Nel caso di aborti ripetuti la situazione si complica maggiormente. Elena Toffol e collaboratori hanno evidenziato come nelle donne con una storia di aborto spontaneo ci fosse una più alta prevalenza di sintomi depressivi e diagnosi di disturbo depressivo e che, maggiore era il numero di aborti spontanei, peggiore era lo stato dell’umore e più frequente era la diagnosi di depressione.
Questi risultati suggeriscono che un aborto spontaneo, e in particolare il numero di aborti spontanei, contribuisce negativamente e a lungo sulla salute mentale della donna. Da una ricerca del 2015 è infatti emerso che l’8,6% delle donne con aborti ripetuti, contro il 2,2% delle donne che non ne avevano avuti, ha una depressione moderata o grave.
In accordo con gli studi precedenti, Hajar Adib Rad e collaboratori, valutando i problemi psicologici nelle donne con aborto spontaneo ricorrente, hanno sottolineato come l’incidenza di disturbi psicologici sia maggiore in questo campione. Nel loro articolo vengono inoltre racchiusi dati di altre ricerche che mostrano come la perdita di una gravidanza è correlata anche ad ansia e angoscia, specialmente nelle donne che soffrono di aborti ricorrenti, ed è maggiore nelle donne che non riescono a portare a termine gravidanze successive e quindi ricevono diagnosi di infertilità.
Questi risultati indicano come l’aborto ricorrente e l’infertilità possono portare a una notevole quantità di pressione sulle donne e a connessi problemi psicologici che possono persistere anche dopo un anno dall’evento scatenante.
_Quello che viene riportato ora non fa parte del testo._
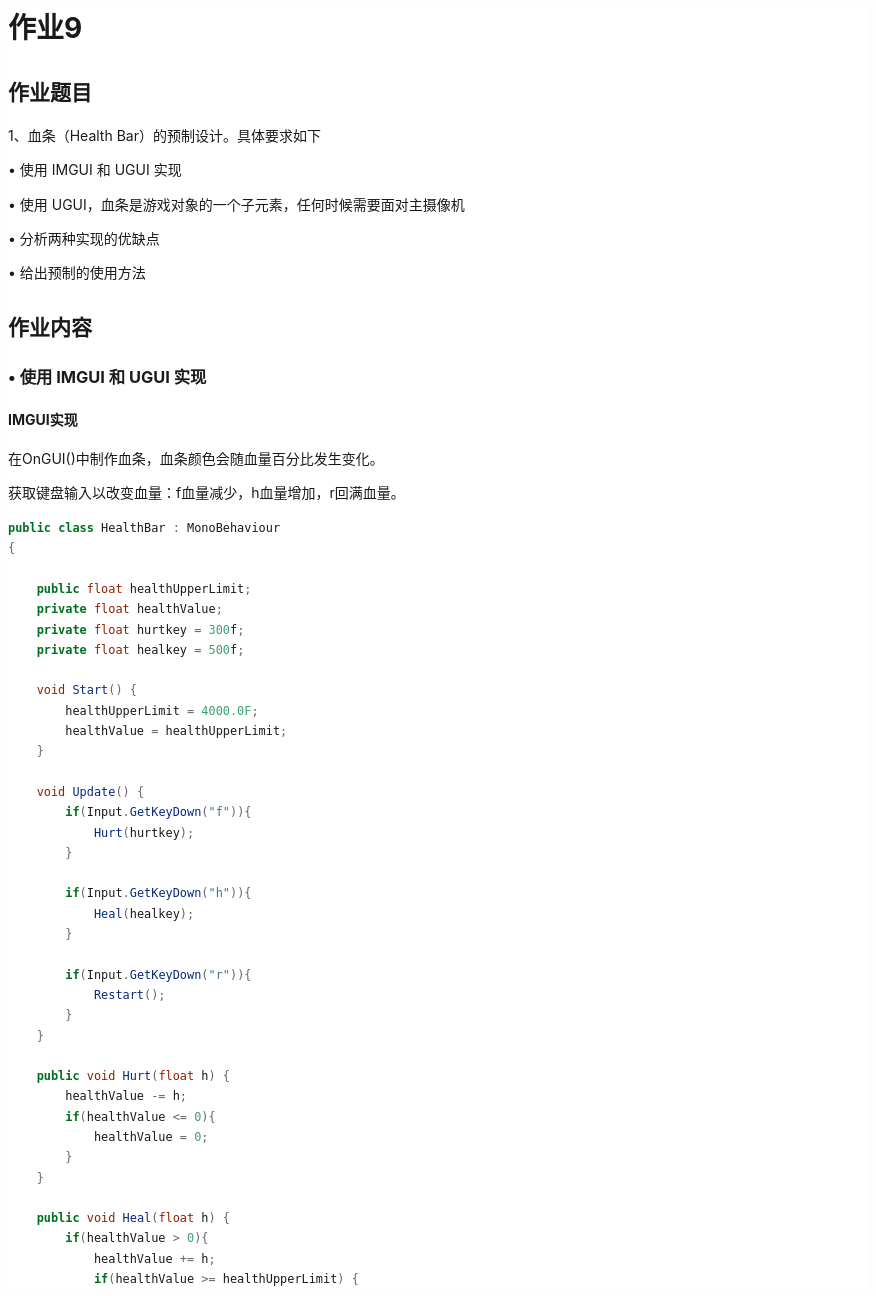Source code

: # 作业9

## 作业题目

1、血条（Health Bar）的预制设计。具体要求如下

• 使用 IMGUI 和 UGUI 实现

• 使用 UGUI，血条是游戏对象的一个子元素，任何时候需要面对主摄像机

• 分析两种实现的优缺点

• 给出预制的使用方法



## 作业内容

### • 使用 IMGUI 和 UGUI 实现

#### IMGUI实现

在OnGUI()中制作血条，血条颜色会随血量百分比发生变化。

获取键盘输入以改变血量：f血量减少，h血量增加，r回满血量。

```cs
public class HealthBar : MonoBehaviour
{

    public float healthUpperLimit;
    private float healthValue;
    private float hurtkey = 300f;
    private float healkey = 500f;

    void Start() {
        healthUpperLimit = 4000.0F;
        healthValue = healthUpperLimit;
    }

    void Update() {
        if(Input.GetKeyDown("f")){
            Hurt(hurtkey);
        }

        if(Input.GetKeyDown("h")){
            Heal(healkey);
        }

        if(Input.GetKeyDown("r")){
            Restart();
        }
    }

    public void Hurt(float h) {
        healthValue -= h;
        if(healthValue <= 0){
            healthValue = 0;
        }
    }

    public void Heal(float h) {
        if(healthValue > 0){
            healthValue += h;
            if(healthValue >= healthUpperLimit) {
```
Alla luce di quanto detto, sembra quindi necessario un supporto che miri a ridimensionare il disagio provato, che ristrutturi le credenze irrealistiche e che favorisca il processo di elaborazione e di accettazione, con particolare interesse anche allo sviluppo di una rete sociale di sostegno adeguata.
Per approfondimenti
Adib-Rad H., Basirat Z., Faramarzi M., Mostafazadeh A., Bijani A. (2019); Psychological distress in women with recurrent spontaneous abortion: A case-control study. Turk J Obstet Gynecol, 16(3): 151–157;
Mevorach-Zussman N., Bolotin A., Shalev H., Bilenko N., Mazor M., Bashiri A. (2012); Anxiety and deterioration of quality of life factors associated with recurrent miscarriage in an observational study. J Perinat Med. 40:495–501;
Tavoli Z., Mohammadi M., Tavoli A., Moini A., Effatpanah M., Khedmat L., Montazeri A.(2018); Quality of life and psychological distress in women with recurrent miscarriage: a comparative study. Health Qual Life Outcomes, 28;16(1):150
Toffol E, Koponen P, Partonen T. (2013); Miscarriage and mental health: results of two population-based studies. Psychiatry Res. 205:151–58.